→ **Information supplied**
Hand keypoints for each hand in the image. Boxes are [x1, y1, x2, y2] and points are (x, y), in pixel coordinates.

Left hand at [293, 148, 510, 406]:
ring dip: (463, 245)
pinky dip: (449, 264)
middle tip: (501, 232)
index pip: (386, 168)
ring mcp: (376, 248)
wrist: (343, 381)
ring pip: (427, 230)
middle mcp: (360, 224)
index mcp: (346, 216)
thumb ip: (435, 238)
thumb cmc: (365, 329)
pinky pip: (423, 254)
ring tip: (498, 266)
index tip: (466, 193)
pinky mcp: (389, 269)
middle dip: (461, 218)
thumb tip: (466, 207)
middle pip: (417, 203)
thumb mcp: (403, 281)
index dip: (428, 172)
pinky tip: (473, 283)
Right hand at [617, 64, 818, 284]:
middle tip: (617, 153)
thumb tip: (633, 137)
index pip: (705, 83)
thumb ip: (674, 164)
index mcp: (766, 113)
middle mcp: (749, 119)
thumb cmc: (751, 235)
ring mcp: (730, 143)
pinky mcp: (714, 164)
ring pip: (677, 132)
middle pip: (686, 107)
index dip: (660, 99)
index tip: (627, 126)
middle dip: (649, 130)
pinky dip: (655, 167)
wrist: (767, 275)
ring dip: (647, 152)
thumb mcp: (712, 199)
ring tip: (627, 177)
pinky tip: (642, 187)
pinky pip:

→ **Task objective**
List every line in the records above that contains the word "hand".

→ **Exercise solution**
Hand keypoints for each hand in the image. Boxes are [x1, y1, x2, y2] and points are (x, y), in pixel coordinates.
Left hand at [293, 148, 510, 406]:
Right hand at [617, 64, 818, 284]:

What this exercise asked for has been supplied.